Deploy Using the Terraform CLI

Clone the Module

Now, you'll want a local copy of this repo. You can make that with the commands:

git clone https://github.com/oracle-quickstart/oci-hpc-runbook-namd.git
cd oci-hpc-runbook-namd
ls

Set Up and Configure Terraform

  1. Complete the prerequisites described here.

  2. Create a terraform.tfvars file, and specify the following variables:

# Authentication
tenancy_ocid         = "<tenancy_ocid>"
user_ocid            = "<user_ocid>"
fingerprint          = "<finger_print>"
private_key_path     = "<pem_private_key_path>"

# Region
region = "<oci_region>"

# Compartment
targetCompartment = "<compartment_ocid>"

# Availability Domain
ad = "<availablity_domain_name>" # for example GrCH:US-ASHBURN-AD-1
bastion_ad = "kWVD:AP-OSAKA-1-AD-1"

# Other variables
ssh_key                  = "<private_ssh_key>"
bastion_boot_volume_size = 150
bastion_shape            = "VM.Standard.E3.Flex"
instance_pool_shape      = "BM.GPU3.8" 
boot_volume_size         = 100
node_count               = 2
use_custom_name          = false
use_existing_vcn         = false
use_marketplace_image    = false 
use_standard_image       = true
cluster_network          = true # only if instance_pool_shape=BM.GPU3.8


Create the Resources

Run the following commands:

terraform init
terraform plan
terraform apply

Destroy the Deployment

When you no longer need the deployment, you can run this command to destroy the resources:

terraform destroy

Deploy Using OCI Console

The OCI Console let you create each piece of the architecture one by one from a webbrowser. This can be used to avoid any terraform scripting or using existing templates.

Licensing

See Third Party Licenses for NAMD and terraform licensing, including dependencies used in this tutorial.

Running the Application

If the provided terraform scripts are used to launch the application, NAMD with CUDA is installed in the /mnt/block/NAMD/NAMD_2.13_CUDA folder and two example models are available in /mnt/block/work/NAMD_models folder.

  1. Run NAMD with CUDA via the following command:

     namd2 +p<# of cores> +setcpuaffinity +devices <cuda visible devices> +idlepoll +commap <CPU to GPU mapping> <model path> > output.txt
    

    where:

    • +p - number of CPU cores
    • +setcpuaffinity - assign threads/processes in a round-robin fashion to available cores in the order they are numbered by the operating system
    • +devices - number of GPU devices
    • +idlepoll - poll the GPU for results rather than sleeping while idle
    • +commap - communication mapping of the CPU’s with GPU’s
    • output.txt - output file with the analysis

    Example for BM.GPU2.2:

     namd2 +p26 +devices 0,1 +idlepoll +commap 0,14 /mnt/block/work/NAMD_models/apoa1/apoa1.namd > output.txt
    

    Example for BM.GPU3.8:

     namd2 +p52 +devices 0,1,2,3,4,5,6,7 +commap 0,1,2,3,26,27,28,29 /mnt/block/work/NAMD_models/apoa1/apoa1.namd > output.txt
    
  2. Run ns_per_day.py against the output file to calculate nanoseconds per day averaged over the logged Timing statements. This is used to identify the performance and efficiency of the application using the current CPU/GPU configuration.
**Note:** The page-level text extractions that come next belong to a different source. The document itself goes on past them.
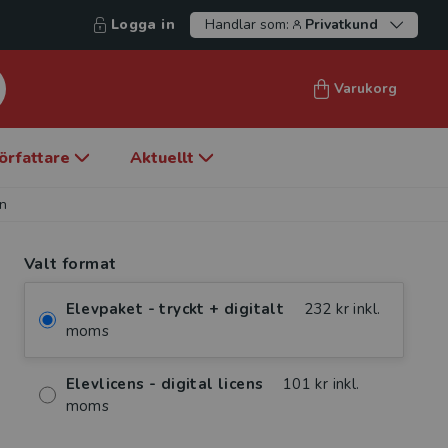
Logga in
Handlar som:
Privatkund
Varukorg
örfattare
Aktuellt
ån
Valt format
Elevpaket - tryckt + digitalt
232 kr inkl.
moms
Elevlicens - digital licens
101 kr inkl.
moms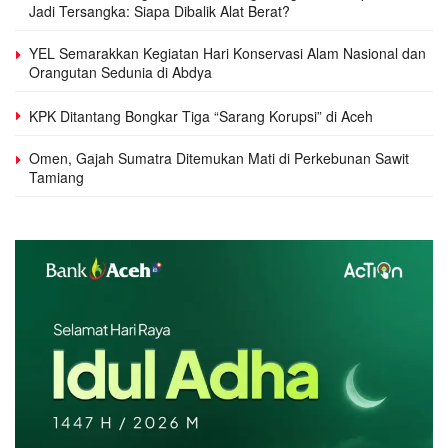
Jadi Tersangka: Siapa Dibalik Alat Berat?
YEL Semarakkan Kegiatan Hari Konservasi Alam Nasional dan
Orangutan Sedunia di Abdya
KPK Ditantang Bongkar Tiga “Sarang Korupsi” di Aceh
Omen, Gajah Sumatra Ditemukan Mati di Perkebunan Sawit
Tamiang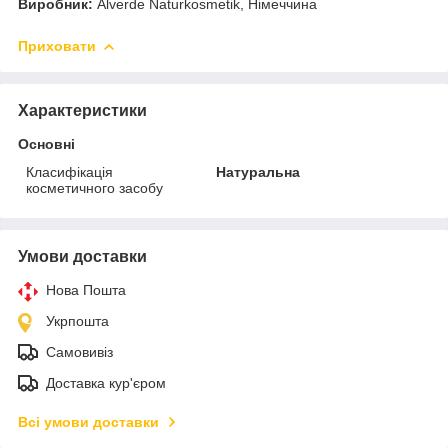
Виробник:
Alverde Naturkosmetik, Німеччина
Приховати
Характеристики
Основні
Класифікація
Натуральна
косметичного засобу
Умови доставки
Нова Пошта
Укрпошта
Самовивіз
Доставка кур'єром
Всі умови доставки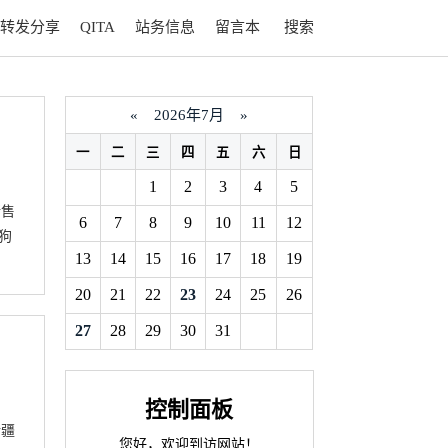
转发分享
QITA
站务信息
留言本
搜索
«
2026年7月
»
一
二
三
四
五
六
日
1
2
3
4
5
所售
6
7
8
9
10
11
12
狗
13
14
15
16
17
18
19
20
21
22
23
24
25
26
27
28
29
30
31
控制面板
新疆
您好，欢迎到访网站！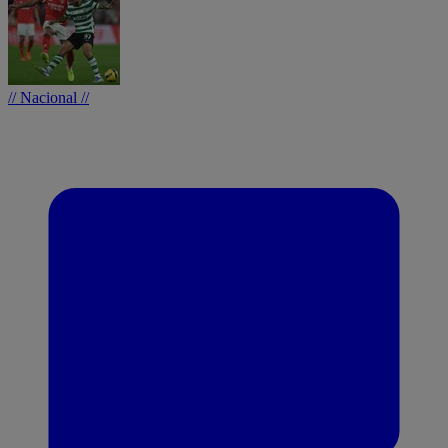
// Nacional //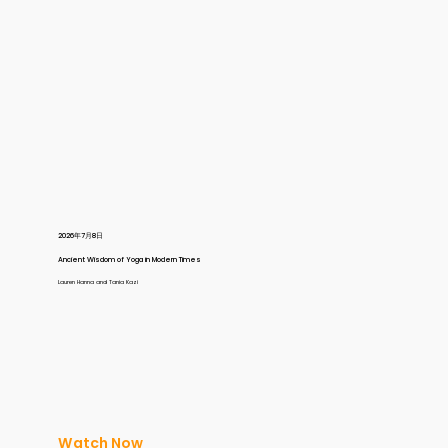
2026年7月8日
Ancient Wisdom of Yoga in Modern Times
Lauren Hanna and Tania Kazi
Watch Now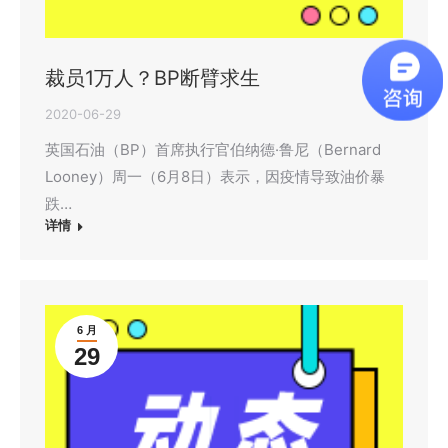
裁员1万人？BP断臂求生
2020-06-29
英国石油（BP）首席执行官伯纳德·鲁尼（Bernard
Looney）周一（6月8日）表示，因疫情导致油价暴
跌…
详情
6 月
29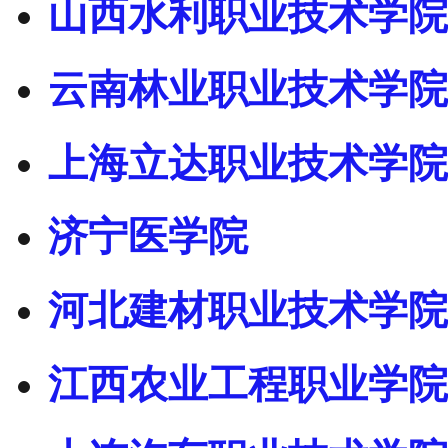
山西水利职业技术学院
云南林业职业技术学院
上海立达职业技术学院
济宁医学院
河北建材职业技术学院
江西农业工程职业学院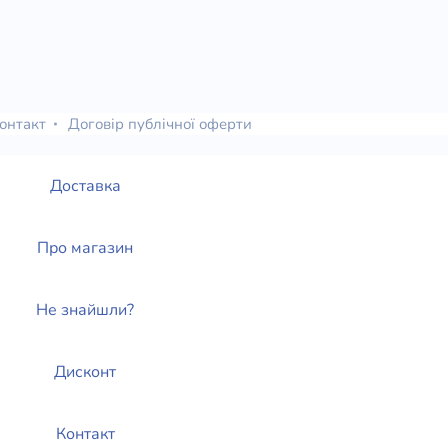
онтакт
Договір публічної оферти
Доставка
Про магазин
Не знайшли?
Дисконт
Контакт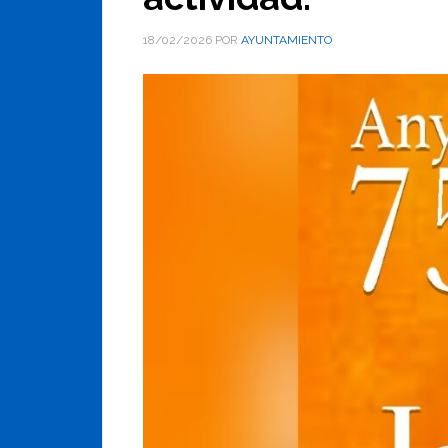
18/02/2026
POR
AYUNTAMIENTO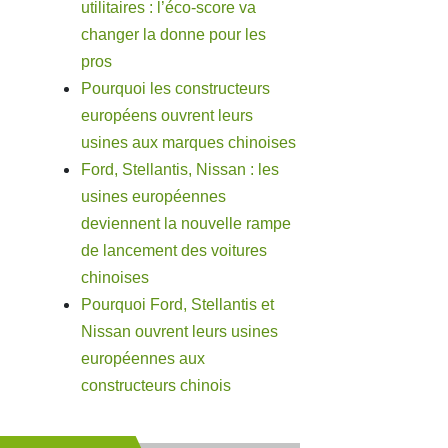
utilitaires : l’éco-score va
changer la donne pour les
pros
Pourquoi les constructeurs
européens ouvrent leurs
usines aux marques chinoises
Ford, Stellantis, Nissan : les
usines européennes
deviennent la nouvelle rampe
de lancement des voitures
chinoises
Pourquoi Ford, Stellantis et
Nissan ouvrent leurs usines
européennes aux
constructeurs chinois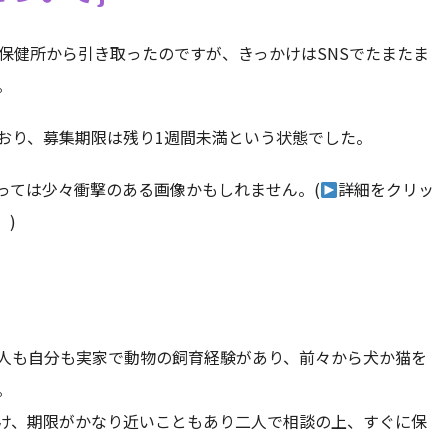
て保健所から引き取ったのですが、きっかけはSNSでたまたま
。
おり、募集期限は残り1週間未満という状態でした。
っては少々衝撃のある画像かもしれません。(
詳細をクリッ
。)
人も自分も実家で動物の飼育経験があり、前々から犬か猫を
。
け、期限がかなり近いこともあり二人で相談の上、すぐに保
    ns_per_day.py output.txt
    

Post-processing

For post-processsing, you can use Visual Molecular Dynamics (VMD) software to analyze the models. Run the following commands to configure VMD:

./configure
cd src
sudo make install

If you are using vnc, launch vncserver and create a vnc password as follows:

sudo systemctl start vncserver@:1.service
sudo systemctl enable vncserver@:1.service
vncserver
vncpasswd

Start up a vnc connection using localhost:5901 (ensure tunneling is configured), and run the following commands to start up VMD:

vmd

Open the apoa1 and stmv pdb files in /mnt/block/work/NAMD_models and start playing with your models.